Por otro lado, en defensa de nuestra alcaldesa han salido ella misma y su portavoz municipal, Rafael Felgueroso, y algunos de sus argumentos me han chirriado un poco. Menciono sólo uno, esgrimido por la regidora, que considera «escandaloso que de una Corporación salgan políticos que se van directamente a las listas del paro». No acabo de ver en qué escandalizan los profesionales que, por la razón que sea, están momentáneamente fuera del mercado de trabajo y se apoyan en los recursos de los que hoy disponemos para volver a la vida laboral. Me inquieta, por poco sensible, esa observación.

La impresión de conjunto que me queda con este episodio es la de que ocurre en un momento en el que la opinión pública no tolera irregularidades, reales o aparentes, éticas o sólo estéticas, en las que puedan incurrir los gestores de lo público. Estamos pagando todos muy caro todavía no sabemos muy bien el qué, y el fondo común está agotado. Ya no pasamos una.

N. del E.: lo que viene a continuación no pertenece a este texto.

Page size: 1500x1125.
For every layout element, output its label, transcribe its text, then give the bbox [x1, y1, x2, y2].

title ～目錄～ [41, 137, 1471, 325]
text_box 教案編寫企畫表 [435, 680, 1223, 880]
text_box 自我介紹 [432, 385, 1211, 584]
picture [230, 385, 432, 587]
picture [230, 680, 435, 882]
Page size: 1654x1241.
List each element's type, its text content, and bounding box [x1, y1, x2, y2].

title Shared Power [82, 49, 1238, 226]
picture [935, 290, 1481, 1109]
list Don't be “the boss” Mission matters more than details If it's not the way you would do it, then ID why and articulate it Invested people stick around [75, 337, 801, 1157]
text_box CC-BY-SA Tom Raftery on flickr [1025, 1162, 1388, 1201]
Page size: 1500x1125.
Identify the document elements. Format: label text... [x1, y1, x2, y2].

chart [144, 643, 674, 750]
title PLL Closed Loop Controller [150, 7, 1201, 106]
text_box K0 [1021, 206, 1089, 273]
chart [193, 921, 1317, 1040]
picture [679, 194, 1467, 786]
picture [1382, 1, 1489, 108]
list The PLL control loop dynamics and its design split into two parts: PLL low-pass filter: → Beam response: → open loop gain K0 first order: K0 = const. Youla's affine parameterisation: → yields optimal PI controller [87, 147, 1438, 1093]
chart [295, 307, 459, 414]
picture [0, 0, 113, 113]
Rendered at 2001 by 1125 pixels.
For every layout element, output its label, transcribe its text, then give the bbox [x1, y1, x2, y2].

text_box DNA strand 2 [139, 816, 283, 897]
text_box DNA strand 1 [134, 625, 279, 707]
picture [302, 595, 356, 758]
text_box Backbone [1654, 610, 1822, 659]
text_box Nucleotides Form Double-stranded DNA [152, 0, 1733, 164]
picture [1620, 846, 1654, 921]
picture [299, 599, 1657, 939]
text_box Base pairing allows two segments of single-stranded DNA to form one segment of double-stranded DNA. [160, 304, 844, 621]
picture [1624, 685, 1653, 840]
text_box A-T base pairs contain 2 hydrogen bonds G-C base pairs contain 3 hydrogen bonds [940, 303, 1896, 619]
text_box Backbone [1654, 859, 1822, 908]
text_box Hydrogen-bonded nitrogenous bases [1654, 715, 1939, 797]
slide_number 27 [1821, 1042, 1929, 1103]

De las cargas y las salvas con pólvora anónima hay ejemplos por doquier. Incomprensiblemente, se ha tardado lustros en normativizar el uso preferente de genéricos en la sanidad pública, pudiendo ahorrar buenos dineros. Incomprensiblemente, se ha hecho la vista gorda a alegres dispendios en la Cámara de Comercio de Gijón, hoy abocada a un ERE salvaje. Incomprensiblemente, se ha dejado que las televisiones públicas se conviertan en mastodontes asfixiados. Parecen otros lópeces, pero suman junto a otros muchos para llegar al mismo hastío. Y ya no va más. Hoy, más que nunca, es la hora de la transparencia.